What the task requires
Using the listing below, set down each line from the line containing "right wrist: (156, 312, 0)" through the line containing "right knee: (225, 350, 6)", both ends included, exactly and with nothing added.

Records for the task

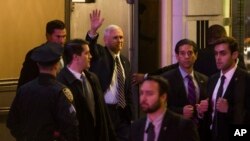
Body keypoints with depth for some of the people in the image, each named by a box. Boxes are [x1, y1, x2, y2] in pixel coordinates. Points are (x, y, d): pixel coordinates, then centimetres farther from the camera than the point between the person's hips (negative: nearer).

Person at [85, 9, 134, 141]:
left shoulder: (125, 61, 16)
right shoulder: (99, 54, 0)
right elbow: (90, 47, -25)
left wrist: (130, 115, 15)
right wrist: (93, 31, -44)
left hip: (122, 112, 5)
==
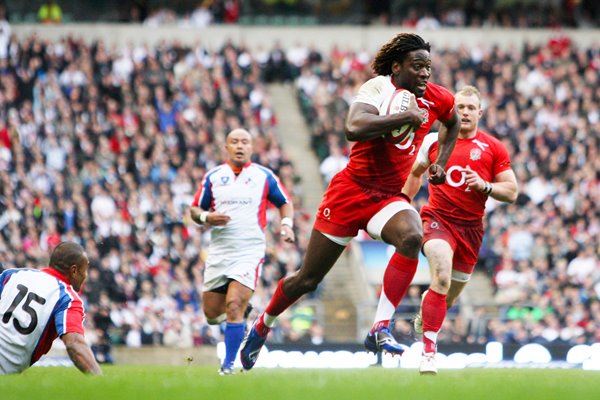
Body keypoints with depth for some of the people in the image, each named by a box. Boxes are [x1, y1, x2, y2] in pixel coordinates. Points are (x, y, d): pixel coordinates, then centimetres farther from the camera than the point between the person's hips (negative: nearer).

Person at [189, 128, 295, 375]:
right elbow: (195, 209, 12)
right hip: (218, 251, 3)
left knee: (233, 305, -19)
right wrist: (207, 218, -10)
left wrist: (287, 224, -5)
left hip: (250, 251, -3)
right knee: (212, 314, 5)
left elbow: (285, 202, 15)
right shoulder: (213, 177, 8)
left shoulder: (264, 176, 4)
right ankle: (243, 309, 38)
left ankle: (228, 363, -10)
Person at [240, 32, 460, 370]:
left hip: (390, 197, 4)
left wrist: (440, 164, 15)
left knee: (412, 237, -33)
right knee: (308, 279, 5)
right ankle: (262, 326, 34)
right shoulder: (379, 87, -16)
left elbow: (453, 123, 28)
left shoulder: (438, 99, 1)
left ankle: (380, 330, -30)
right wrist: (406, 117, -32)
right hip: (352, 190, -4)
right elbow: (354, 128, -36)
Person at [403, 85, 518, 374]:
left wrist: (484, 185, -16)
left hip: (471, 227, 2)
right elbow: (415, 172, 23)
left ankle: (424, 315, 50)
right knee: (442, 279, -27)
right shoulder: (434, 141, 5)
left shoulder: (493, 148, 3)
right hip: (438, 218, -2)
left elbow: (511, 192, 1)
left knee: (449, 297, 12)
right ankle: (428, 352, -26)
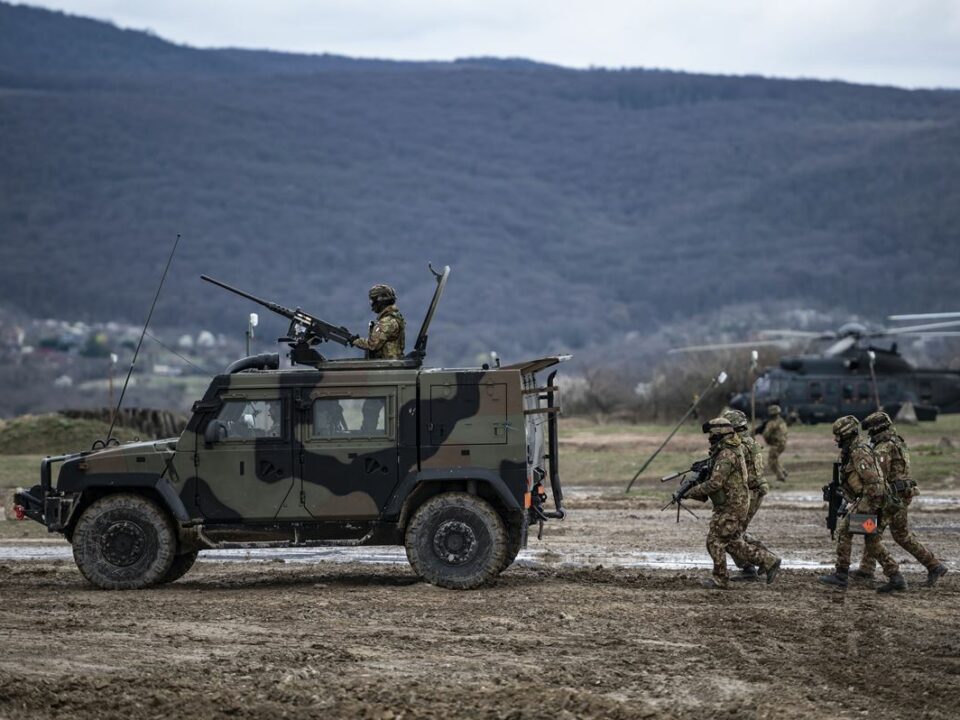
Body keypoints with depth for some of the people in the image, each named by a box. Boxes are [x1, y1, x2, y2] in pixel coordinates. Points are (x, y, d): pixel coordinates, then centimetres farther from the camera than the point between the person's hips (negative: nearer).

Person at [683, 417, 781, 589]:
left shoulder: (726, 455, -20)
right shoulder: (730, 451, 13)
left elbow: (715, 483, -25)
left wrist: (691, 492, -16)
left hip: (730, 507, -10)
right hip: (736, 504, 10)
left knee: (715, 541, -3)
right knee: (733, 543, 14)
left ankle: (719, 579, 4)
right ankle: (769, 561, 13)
--
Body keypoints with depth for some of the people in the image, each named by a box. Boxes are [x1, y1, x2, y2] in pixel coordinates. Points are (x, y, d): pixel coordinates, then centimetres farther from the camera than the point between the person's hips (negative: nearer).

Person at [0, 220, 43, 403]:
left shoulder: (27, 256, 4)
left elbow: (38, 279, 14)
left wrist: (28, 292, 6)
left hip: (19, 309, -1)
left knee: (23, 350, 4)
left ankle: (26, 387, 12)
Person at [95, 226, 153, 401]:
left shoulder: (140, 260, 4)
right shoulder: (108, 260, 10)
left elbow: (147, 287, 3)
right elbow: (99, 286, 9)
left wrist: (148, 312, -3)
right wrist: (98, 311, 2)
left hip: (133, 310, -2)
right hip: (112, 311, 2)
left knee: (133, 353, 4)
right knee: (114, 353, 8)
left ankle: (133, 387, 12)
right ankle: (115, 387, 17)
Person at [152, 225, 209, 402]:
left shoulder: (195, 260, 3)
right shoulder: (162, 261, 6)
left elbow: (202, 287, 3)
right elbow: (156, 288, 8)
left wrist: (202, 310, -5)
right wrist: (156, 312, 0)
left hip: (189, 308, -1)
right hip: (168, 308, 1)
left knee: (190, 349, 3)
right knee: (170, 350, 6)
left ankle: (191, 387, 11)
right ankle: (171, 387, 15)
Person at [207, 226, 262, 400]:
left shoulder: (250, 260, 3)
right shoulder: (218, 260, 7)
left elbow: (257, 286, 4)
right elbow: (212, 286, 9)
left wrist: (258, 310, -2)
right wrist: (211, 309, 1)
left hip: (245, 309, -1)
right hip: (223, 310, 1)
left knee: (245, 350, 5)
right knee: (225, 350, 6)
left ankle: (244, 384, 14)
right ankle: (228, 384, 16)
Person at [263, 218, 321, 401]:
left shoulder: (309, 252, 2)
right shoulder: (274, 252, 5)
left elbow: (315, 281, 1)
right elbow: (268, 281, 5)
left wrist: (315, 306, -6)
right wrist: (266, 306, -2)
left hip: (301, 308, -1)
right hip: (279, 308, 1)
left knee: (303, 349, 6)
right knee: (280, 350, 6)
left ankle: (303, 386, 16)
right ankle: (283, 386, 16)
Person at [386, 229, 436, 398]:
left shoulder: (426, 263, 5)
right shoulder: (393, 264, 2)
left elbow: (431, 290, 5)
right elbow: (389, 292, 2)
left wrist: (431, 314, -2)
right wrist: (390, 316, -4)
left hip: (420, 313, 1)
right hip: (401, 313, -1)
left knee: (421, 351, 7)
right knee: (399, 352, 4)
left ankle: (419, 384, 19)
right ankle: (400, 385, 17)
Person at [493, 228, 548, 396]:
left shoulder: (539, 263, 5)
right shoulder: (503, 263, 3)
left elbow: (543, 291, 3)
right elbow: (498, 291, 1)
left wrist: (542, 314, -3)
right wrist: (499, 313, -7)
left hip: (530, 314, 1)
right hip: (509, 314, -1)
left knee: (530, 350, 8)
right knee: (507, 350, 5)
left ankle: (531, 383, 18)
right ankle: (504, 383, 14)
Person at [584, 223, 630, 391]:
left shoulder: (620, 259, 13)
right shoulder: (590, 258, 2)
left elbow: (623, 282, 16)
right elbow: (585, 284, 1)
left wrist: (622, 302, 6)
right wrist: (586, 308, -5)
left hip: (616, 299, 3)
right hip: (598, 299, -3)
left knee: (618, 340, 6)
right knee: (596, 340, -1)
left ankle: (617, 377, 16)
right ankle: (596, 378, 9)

Written solution
right wrist: (156, 312, 0)
left hip: (189, 308, -1)
right hip: (168, 308, 1)
left knee: (190, 349, 3)
right knee: (170, 350, 6)
left ankle: (191, 387, 11)
right ankle: (171, 387, 15)
Person at [207, 226, 262, 400]:
left shoulder: (250, 260, 3)
right shoulder: (218, 260, 7)
left elbow: (257, 286, 4)
right elbow: (212, 286, 9)
left wrist: (258, 310, -2)
right wrist: (211, 309, 1)
left hip: (245, 309, -1)
right hip: (223, 310, 1)
left knee: (245, 350, 5)
right knee: (225, 350, 6)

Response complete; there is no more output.